The rest of the Latin American currencies were undervalued, but the differences were small. The Peruvian sol was undervalued by 7% and the Mexican peso was 11% cheaper. The July survey was completed when the MXN peso was 10.02. Given the recent appreciation, the MXN undervaluation will now be less. Nevertheless, the Big Mac valuation justifies the recent move in the Mexican currency. The Uruguayan peso was ranked 25th, with an undervaluation of 13%. This was very surprising because many people considered Uruguay to be overvalued compared to Argentina. However, this year’s inflationary spurt in Argentina killed the competitiveness of the ARS. More surprisingly was the Chilean peso, which was ranked 27th, with an undervaluation of 14.5%. The recent devaluation of the Chilean peso helped restore competitiveness, thus becoming the cheapest currency in Latin America.
The Big Mac survey showed that the Asian currencies, however, were the cheapest in the world—despite large increases in food prices. The Singaporean dollar was the most overvalued currency in Asia, but it was 19% below the dollar. Indeed, the most expensive currency in Asia was still cheaper than the most undervalued denomination in Latin America. Surprisingly, the Japanese yen was ranked 31st, with an undervaluation of 27%. The Russian ruble was next on the list with an undervaluation of 30%. Tokyo and Moscow may be among the most expensive cities in the world, but their currencies remain competitive. The Indonesian rupiah and Filipino peso were ranked 37th and 38th, respectfully—with a paired undervaluation of 35%. The last four currencies on the list were the Thai baht, the Chinese yuan, the Hong Kong dollar and Malaysian ringgit—with undervaluations of 48%, 49%, 52% and 53%. The extreme undervaluation of the yuan was surprising given its recent appreciation and inflationary surge.

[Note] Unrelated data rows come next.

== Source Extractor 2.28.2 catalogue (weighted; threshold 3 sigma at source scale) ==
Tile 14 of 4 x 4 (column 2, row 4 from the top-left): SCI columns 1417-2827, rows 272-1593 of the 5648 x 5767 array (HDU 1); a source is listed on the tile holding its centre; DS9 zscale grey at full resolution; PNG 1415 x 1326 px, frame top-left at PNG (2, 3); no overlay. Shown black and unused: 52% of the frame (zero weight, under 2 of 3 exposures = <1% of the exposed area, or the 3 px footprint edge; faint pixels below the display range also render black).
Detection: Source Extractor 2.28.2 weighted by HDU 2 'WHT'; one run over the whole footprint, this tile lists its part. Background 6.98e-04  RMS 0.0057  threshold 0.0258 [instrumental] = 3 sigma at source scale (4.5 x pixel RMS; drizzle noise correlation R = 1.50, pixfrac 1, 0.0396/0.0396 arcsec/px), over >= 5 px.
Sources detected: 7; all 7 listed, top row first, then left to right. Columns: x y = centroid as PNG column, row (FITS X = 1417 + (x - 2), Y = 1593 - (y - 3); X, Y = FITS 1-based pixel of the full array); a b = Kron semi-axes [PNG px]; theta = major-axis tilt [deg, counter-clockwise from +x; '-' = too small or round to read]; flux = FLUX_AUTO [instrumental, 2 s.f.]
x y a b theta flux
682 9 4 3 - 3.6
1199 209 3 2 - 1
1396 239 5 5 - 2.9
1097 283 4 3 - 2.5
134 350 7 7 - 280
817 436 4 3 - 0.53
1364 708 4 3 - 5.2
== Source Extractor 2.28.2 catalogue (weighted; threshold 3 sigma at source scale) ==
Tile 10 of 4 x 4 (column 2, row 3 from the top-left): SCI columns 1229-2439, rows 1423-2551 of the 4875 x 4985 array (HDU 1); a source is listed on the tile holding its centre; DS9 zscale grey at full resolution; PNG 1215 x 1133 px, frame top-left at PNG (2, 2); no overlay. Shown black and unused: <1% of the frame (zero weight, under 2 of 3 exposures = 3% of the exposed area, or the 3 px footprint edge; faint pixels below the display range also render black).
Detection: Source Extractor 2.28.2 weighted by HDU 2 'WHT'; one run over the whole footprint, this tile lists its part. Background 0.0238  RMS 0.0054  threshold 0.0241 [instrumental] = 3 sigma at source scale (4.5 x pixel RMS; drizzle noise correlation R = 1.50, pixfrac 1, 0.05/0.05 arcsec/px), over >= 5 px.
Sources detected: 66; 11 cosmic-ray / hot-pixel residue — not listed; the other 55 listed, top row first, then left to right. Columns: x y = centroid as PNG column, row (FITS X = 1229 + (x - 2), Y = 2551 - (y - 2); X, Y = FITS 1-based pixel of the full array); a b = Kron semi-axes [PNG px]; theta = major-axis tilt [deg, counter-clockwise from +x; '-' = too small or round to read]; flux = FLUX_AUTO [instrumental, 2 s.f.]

The July Big Mac index clearly divided the major currencies into regional blocs, with the exception of Latin America—where there were wide variations in valuations. The Brazilian real was the most worrisome, given the recent deterioration of its trade and current account balances. Unfortunately, a devaluation of the Brazilian real would have dire consequences for the Colombian peso—even though the latter does not appear to be as dear. The correlation between the two currencies has been tight, and a devaluation of the real would immediately be replicated in the Colombian currency. The Argentine peso was the other surprise. Despite government efforts to maintain a weak exchange rate, the inflationary pressures generated by the imposition of price controls eroded the currency’s competitive position. Therefore, the Argentine peso may be positioned for a correction, which reduces the appeal of the locally-denominated instruments—such as the Discount bonds and GDP warrants. All in all, The Economist’s Big Mac index underscores some of the discrepancies across the global currency markets and confirms why the marketplace is in turmoil.